TASK DESCRIPTION. Give the data again exactly, without its images.

THE DATA.

........

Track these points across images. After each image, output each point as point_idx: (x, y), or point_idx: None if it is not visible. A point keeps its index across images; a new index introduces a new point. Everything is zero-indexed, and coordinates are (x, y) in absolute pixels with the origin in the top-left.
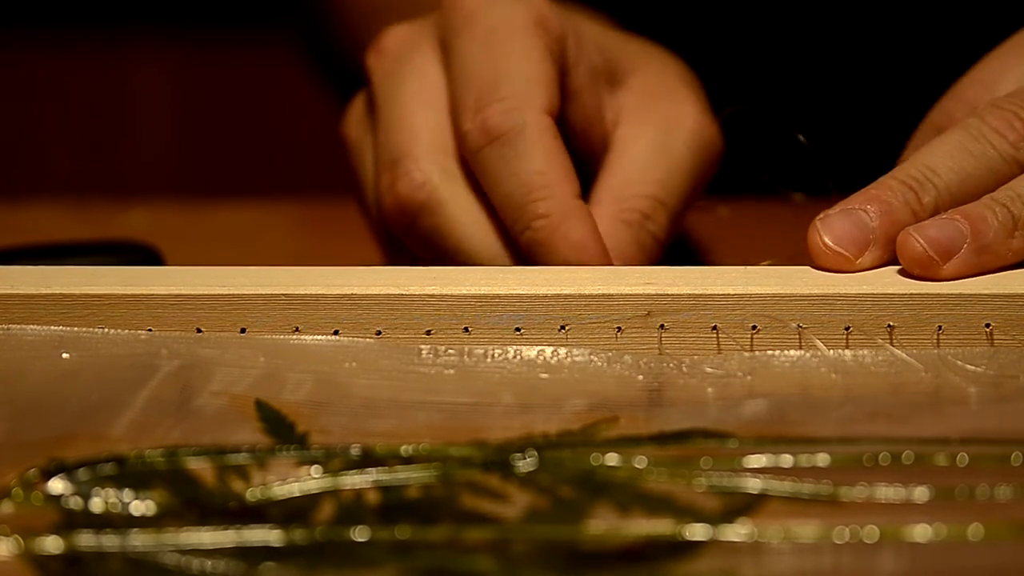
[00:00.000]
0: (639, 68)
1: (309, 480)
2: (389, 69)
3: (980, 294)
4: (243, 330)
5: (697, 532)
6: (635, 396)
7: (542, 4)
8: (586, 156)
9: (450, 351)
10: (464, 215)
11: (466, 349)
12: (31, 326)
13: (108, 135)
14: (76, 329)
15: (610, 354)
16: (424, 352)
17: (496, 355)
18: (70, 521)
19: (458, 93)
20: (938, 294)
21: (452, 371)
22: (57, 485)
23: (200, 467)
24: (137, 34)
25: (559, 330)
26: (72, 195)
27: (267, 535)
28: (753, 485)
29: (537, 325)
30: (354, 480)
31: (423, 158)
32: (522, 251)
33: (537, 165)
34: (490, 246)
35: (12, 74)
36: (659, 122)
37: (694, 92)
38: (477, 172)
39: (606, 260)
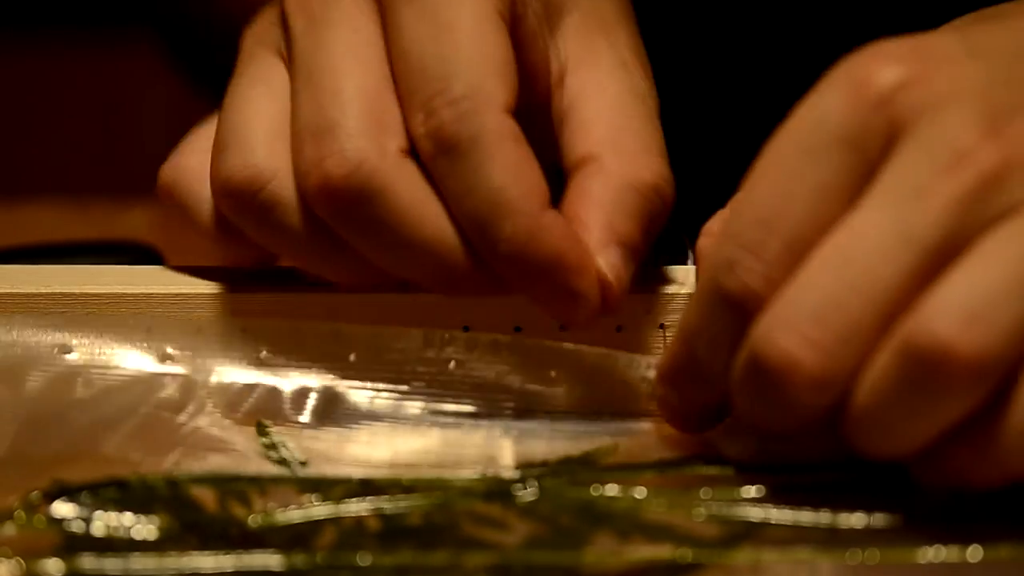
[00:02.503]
0: (576, 2)
1: (310, 507)
2: (315, 14)
3: None
4: (244, 329)
5: (696, 559)
6: (636, 389)
7: None
8: (533, 109)
9: (457, 339)
10: (411, 203)
11: (469, 337)
12: (31, 329)
13: (108, 135)
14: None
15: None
16: (429, 340)
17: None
18: (72, 544)
19: (404, 80)
20: None
21: (453, 363)
22: (60, 508)
23: (202, 492)
24: (137, 34)
25: (559, 329)
26: (72, 195)
27: (268, 560)
28: (753, 514)
29: (537, 324)
30: (355, 508)
31: (357, 133)
32: (492, 263)
33: (497, 181)
34: (445, 240)
35: (12, 74)
36: (616, 68)
37: (633, 29)
38: (434, 179)
39: (586, 264)
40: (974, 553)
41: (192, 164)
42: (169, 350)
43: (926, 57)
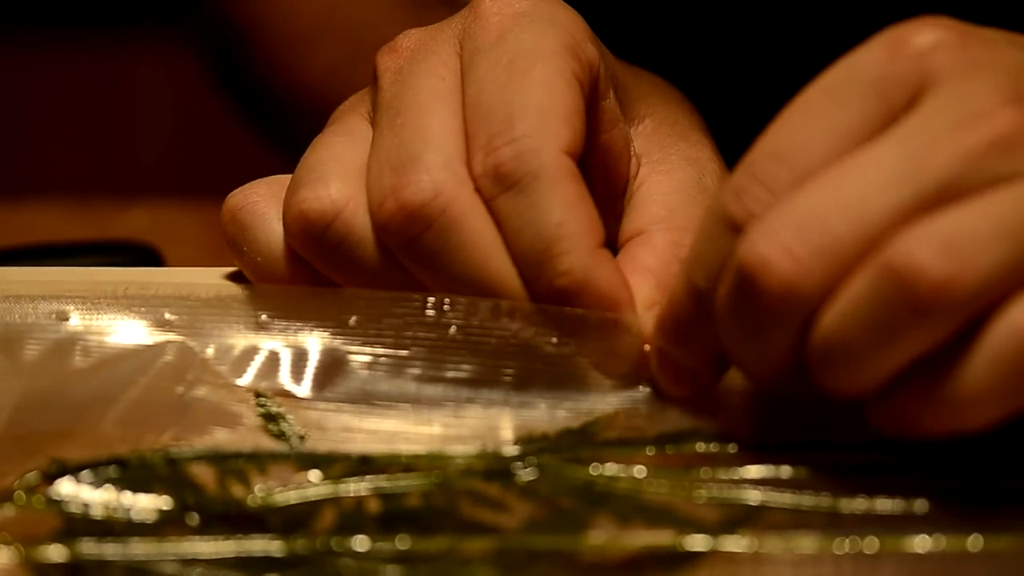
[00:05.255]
0: (652, 110)
1: (309, 487)
2: (403, 67)
3: None
4: (242, 294)
5: (697, 543)
6: (639, 354)
7: (577, 28)
8: (606, 194)
9: (458, 304)
10: (481, 238)
11: (470, 302)
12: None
13: (108, 135)
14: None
15: None
16: (430, 303)
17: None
18: (71, 527)
19: (471, 124)
20: None
21: (453, 328)
22: (59, 488)
23: (201, 470)
24: (137, 34)
25: None
26: (72, 195)
27: (268, 545)
28: (753, 497)
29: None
30: (354, 488)
31: (436, 167)
32: (544, 299)
33: (556, 216)
34: (509, 278)
35: (12, 74)
36: (686, 162)
37: (707, 136)
38: (494, 218)
39: (632, 308)
40: (974, 543)
41: (262, 190)
42: (167, 316)
43: (968, 32)
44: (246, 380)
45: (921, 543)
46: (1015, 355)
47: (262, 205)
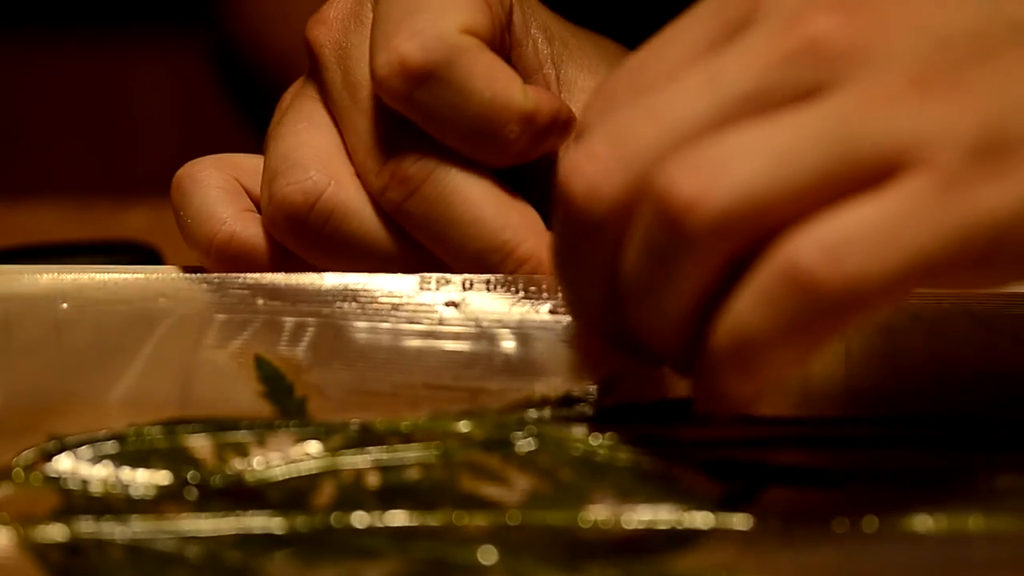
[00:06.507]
0: (596, 73)
1: (308, 460)
2: (339, 41)
3: None
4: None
5: (697, 521)
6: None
7: None
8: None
9: (451, 278)
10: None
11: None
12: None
13: (108, 135)
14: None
15: None
16: (431, 281)
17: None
18: (69, 505)
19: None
20: None
21: (452, 301)
22: (57, 465)
23: (200, 443)
24: (137, 34)
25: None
26: (72, 195)
27: (267, 522)
28: (753, 469)
29: None
30: (353, 460)
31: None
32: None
33: (486, 94)
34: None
35: (12, 74)
36: None
37: None
38: (416, 121)
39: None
40: (976, 522)
41: (210, 162)
42: (164, 288)
43: None
44: (245, 346)
45: (921, 523)
46: (783, 292)
47: (205, 173)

........

FINISHED EXERCISE.
Track these points across images. After each image, output each point as point_idx: (x, y), or point_idx: None if it is not visible. A point keeps its index across images; a new index introduces a new point. Everything is zero-indexed, and coordinates are (x, y) in absolute pixels with the origin in the top-left.
[00:00.000]
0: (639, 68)
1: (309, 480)
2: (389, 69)
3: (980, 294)
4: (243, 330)
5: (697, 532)
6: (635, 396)
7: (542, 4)
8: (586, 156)
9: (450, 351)
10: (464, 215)
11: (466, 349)
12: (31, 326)
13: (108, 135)
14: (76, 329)
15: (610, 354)
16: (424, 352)
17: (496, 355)
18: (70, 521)
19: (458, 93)
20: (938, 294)
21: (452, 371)
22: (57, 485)
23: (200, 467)
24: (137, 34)
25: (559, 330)
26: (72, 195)
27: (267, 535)
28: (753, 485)
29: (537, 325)
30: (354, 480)
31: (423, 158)
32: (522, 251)
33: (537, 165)
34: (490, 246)
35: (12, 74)
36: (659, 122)
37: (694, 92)
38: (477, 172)
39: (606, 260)
[00:02.503]
0: (576, 2)
1: (310, 507)
2: (315, 14)
3: None
4: (244, 329)
5: (696, 559)
6: (636, 389)
7: None
8: (533, 109)
9: (457, 339)
10: (411, 203)
11: (469, 337)
12: (31, 329)
13: (108, 135)
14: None
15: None
16: (429, 340)
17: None
18: (72, 544)
19: (404, 80)
20: None
21: (453, 363)
22: (60, 508)
23: (202, 492)
24: (137, 34)
25: (559, 329)
26: (72, 195)
27: (268, 560)
28: (753, 514)
29: (537, 324)
30: (355, 508)
31: (357, 133)
32: (492, 263)
33: (497, 181)
34: (445, 240)
35: (12, 74)
36: (616, 68)
37: (633, 29)
38: (434, 179)
39: (586, 264)
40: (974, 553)
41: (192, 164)
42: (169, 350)
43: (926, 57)
[00:05.255]
0: (652, 110)
1: (309, 487)
2: (403, 67)
3: None
4: (242, 294)
5: (697, 543)
6: (639, 354)
7: (577, 28)
8: (606, 194)
9: (458, 304)
10: (481, 238)
11: (470, 302)
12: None
13: (108, 135)
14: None
15: None
16: (430, 303)
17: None
18: (71, 527)
19: (471, 124)
20: None
21: (453, 328)
22: (59, 488)
23: (201, 470)
24: (137, 34)
25: None
26: (72, 195)
27: (268, 545)
28: (753, 497)
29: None
30: (354, 488)
31: (436, 167)
32: (544, 299)
33: (556, 216)
34: (509, 278)
35: (12, 74)
36: (686, 162)
37: (707, 136)
38: (494, 218)
39: (632, 308)
40: (974, 543)
41: (262, 190)
42: (167, 316)
43: (968, 32)
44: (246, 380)
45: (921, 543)
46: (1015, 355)
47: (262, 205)
[00:06.507]
0: (596, 73)
1: (308, 460)
2: (339, 41)
3: None
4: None
5: (697, 521)
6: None
7: None
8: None
9: (451, 278)
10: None
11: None
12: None
13: (108, 135)
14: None
15: None
16: (431, 281)
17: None
18: (69, 505)
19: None
20: None
21: (452, 301)
22: (57, 465)
23: (200, 443)
24: (137, 34)
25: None
26: (72, 195)
27: (267, 522)
28: (753, 469)
29: None
30: (353, 460)
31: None
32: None
33: (486, 94)
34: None
35: (12, 74)
36: None
37: None
38: (416, 121)
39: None
40: (976, 522)
41: (210, 162)
42: (164, 288)
43: None
44: (245, 346)
45: (921, 523)
46: (783, 292)
47: (205, 173)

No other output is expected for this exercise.